Your objective
Give back the records below exactly, every one, with no pictures.
START Exercise data
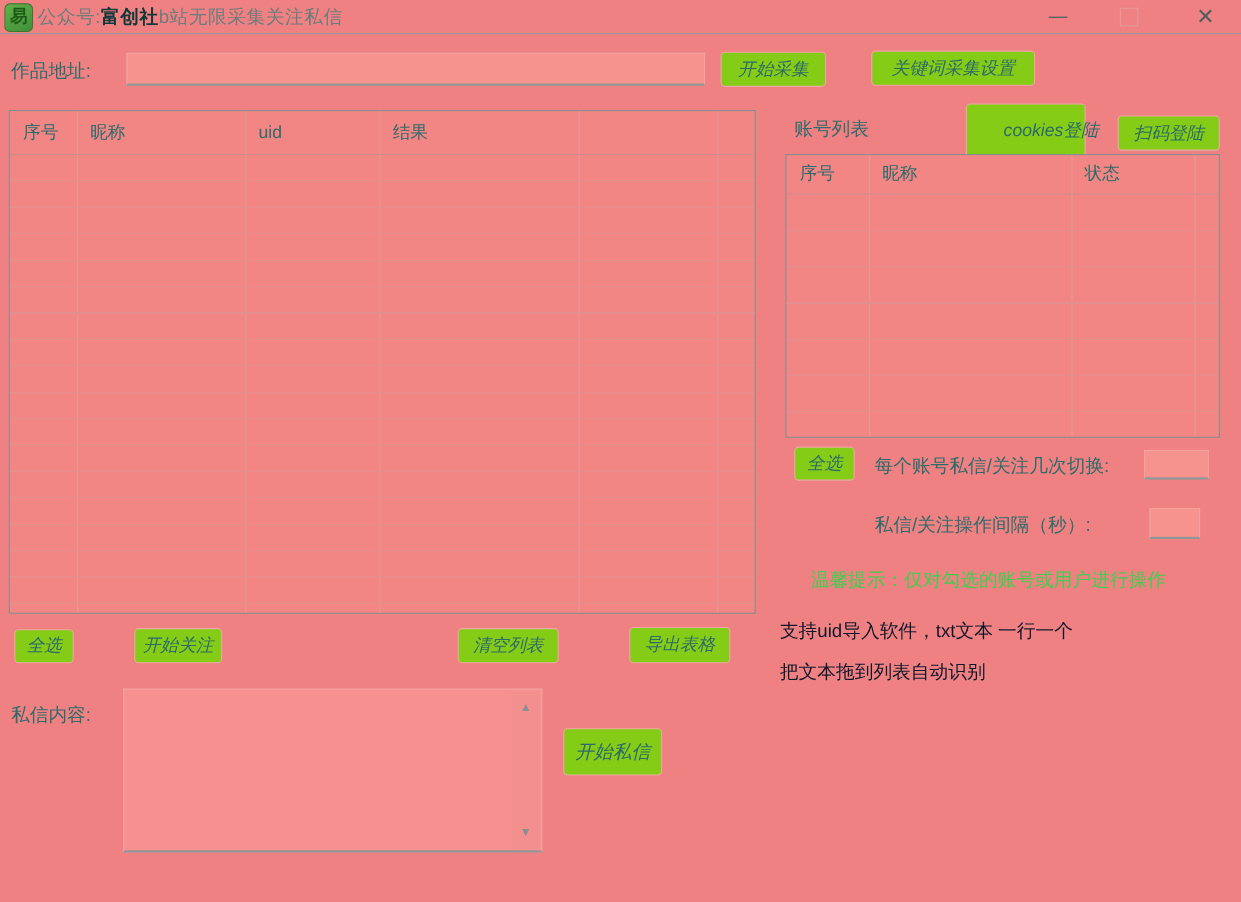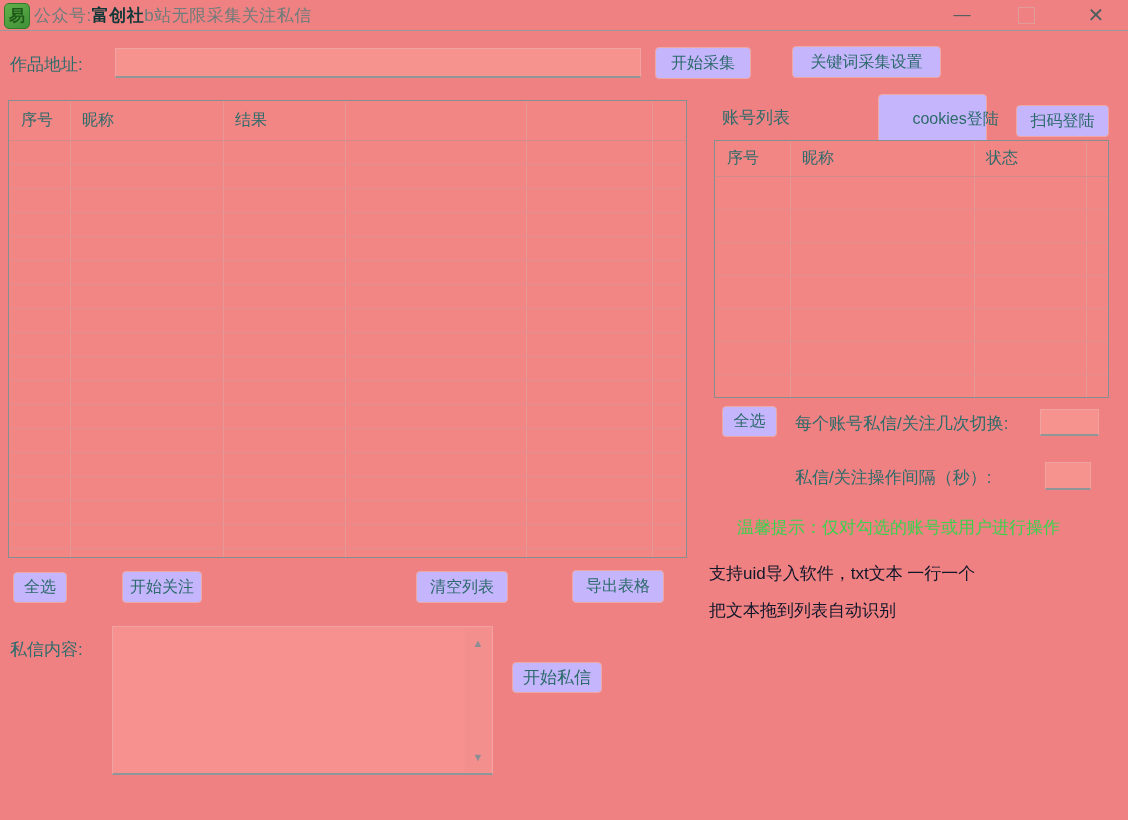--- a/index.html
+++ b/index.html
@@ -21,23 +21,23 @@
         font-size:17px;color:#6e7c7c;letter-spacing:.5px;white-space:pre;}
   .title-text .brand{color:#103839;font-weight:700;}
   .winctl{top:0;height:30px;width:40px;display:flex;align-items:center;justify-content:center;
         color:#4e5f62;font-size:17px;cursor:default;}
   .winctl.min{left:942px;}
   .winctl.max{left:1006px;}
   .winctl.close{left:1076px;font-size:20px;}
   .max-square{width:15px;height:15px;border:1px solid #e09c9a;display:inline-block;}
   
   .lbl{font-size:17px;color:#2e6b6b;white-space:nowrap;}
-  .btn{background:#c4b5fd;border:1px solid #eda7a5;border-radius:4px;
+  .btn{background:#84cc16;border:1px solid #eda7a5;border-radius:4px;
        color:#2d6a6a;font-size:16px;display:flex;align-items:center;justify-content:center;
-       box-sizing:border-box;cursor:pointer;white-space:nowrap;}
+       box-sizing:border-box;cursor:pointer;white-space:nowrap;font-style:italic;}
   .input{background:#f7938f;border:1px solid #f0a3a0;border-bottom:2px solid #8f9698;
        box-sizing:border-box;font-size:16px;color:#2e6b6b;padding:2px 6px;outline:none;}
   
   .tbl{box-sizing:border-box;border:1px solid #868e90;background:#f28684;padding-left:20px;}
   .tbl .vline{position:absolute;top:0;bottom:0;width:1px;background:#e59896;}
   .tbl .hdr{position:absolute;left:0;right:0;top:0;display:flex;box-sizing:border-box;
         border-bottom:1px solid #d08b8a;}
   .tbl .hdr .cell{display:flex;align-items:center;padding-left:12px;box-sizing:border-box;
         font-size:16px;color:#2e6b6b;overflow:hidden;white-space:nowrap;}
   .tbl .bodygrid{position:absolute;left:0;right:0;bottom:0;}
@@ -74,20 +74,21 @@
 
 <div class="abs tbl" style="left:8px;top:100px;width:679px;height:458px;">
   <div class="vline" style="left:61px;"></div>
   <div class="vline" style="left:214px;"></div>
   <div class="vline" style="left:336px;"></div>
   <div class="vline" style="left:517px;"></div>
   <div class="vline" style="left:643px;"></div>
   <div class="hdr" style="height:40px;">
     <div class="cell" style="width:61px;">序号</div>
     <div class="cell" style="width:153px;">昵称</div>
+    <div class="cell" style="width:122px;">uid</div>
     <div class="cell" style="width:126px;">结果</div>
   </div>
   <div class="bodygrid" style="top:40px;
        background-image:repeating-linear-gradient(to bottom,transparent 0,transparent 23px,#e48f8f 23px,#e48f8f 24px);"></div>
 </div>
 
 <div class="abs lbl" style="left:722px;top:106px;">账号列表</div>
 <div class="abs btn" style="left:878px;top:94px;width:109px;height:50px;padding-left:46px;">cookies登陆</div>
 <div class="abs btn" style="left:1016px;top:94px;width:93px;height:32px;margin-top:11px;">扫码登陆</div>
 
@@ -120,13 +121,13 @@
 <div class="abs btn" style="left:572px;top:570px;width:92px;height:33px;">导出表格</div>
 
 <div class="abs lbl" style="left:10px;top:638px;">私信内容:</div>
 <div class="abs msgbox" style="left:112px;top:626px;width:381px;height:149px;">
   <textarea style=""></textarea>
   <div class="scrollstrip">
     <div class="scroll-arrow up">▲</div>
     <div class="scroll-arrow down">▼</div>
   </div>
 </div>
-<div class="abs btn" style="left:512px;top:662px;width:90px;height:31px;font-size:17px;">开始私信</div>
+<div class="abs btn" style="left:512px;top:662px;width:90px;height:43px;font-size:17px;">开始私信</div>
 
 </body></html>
END Exercise data
Answer
--- a/index.html
+++ b/index.html
@@ -21,23 +21,23 @@
         font-size:17px;color:#6e7c7c;letter-spacing:.5px;white-space:pre;}
   .title-text .brand{color:#103839;font-weight:700;}
   .winctl{top:0;height:30px;width:40px;display:flex;align-items:center;justify-content:center;
         color:#4e5f62;font-size:17px;cursor:default;}
   .winctl.min{left:942px;}
   .winctl.max{left:1006px;}
   .winctl.close{left:1076px;font-size:20px;}
   .max-square{width:15px;height:15px;border:1px solid #e09c9a;display:inline-block;}
   
   .lbl{font-size:17px;color:#2e6b6b;white-space:nowrap;}
-  .btn{background:#c4b5fd;border:1px solid #eda7a5;border-radius:4px;
+  .btn{background:#84cc16;border:1px solid #eda7a5;border-radius:4px;
        color:#2d6a6a;font-size:16px;display:flex;align-items:center;justify-content:center;
-       box-sizing:border-box;cursor:pointer;white-space:nowrap;}
+       box-sizing:border-box;cursor:pointer;white-space:nowrap;font-style:italic;}
   .input{background:#f7938f;border:1px solid #f0a3a0;border-bottom:2px solid #8f9698;
        box-sizing:border-box;font-size:16px;color:#2e6b6b;padding:2px 6px;outline:none;}
   
   .tbl{box-sizing:border-box;border:1px solid #868e90;background:#f28684;padding-left:20px;}
   .tbl .vline{position:absolute;top:0;bottom:0;width:1px;background:#e59896;}
   .tbl .hdr{position:absolute;left:0;right:0;top:0;display:flex;box-sizing:border-box;
         border-bottom:1px solid #d08b8a;}
   .tbl .hdr .cell{display:flex;align-items:center;padding-left:12px;box-sizing:border-box;
         font-size:16px;color:#2e6b6b;overflow:hidden;white-space:nowrap;}
   .tbl .bodygrid{position:absolute;left:0;right:0;bottom:0;}
@@ -74,20 +74,21 @@
 
 <div class="abs tbl" style="left:8px;top:100px;width:679px;height:458px;">
   <div class="vline" style="left:61px;"></div>
   <div class="vline" style="left:214px;"></div>
   <div class="vline" style="left:336px;"></div>
   <div class="vline" style="left:517px;"></div>
   <div class="vline" style="left:643px;"></div>
   <div class="hdr" style="height:40px;">
     <div class="cell" style="width:61px;">序号</div>
     <div class="cell" style="width:153px;">昵称</div>
+    <div class="cell" style="width:122px;">uid</div>
     <div class="cell" style="width:126px;">结果</div>
   </div>
   <div class="bodygrid" style="top:40px;
        background-image:repeating-linear-gradient(to bottom,transparent 0,transparent 23px,#e48f8f 23px,#e48f8f 24px);"></div>
 </div>
 
 <div class="abs lbl" style="left:722px;top:106px;">账号列表</div>
 <div class="abs btn" style="left:878px;top:94px;width:109px;height:50px;padding-left:46px;">cookies登陆</div>
 <div class="abs btn" style="left:1016px;top:94px;width:93px;height:32px;margin-top:11px;">扫码登陆</div>
 
@@ -120,13 +121,13 @@
 <div class="abs btn" style="left:572px;top:570px;width:92px;height:33px;">导出表格</div>
 
 <div class="abs lbl" style="left:10px;top:638px;">私信内容:</div>
 <div class="abs msgbox" style="left:112px;top:626px;width:381px;height:149px;">
   <textarea style=""></textarea>
   <div class="scrollstrip">
     <div class="scroll-arrow up">▲</div>
     <div class="scroll-arrow down">▼</div>
   </div>
 </div>
-<div class="abs btn" style="left:512px;top:662px;width:90px;height:31px;font-size:17px;">开始私信</div>
+<div class="abs btn" style="left:512px;top:662px;width:90px;height:43px;font-size:17px;">开始私信</div>
 
 </body></html>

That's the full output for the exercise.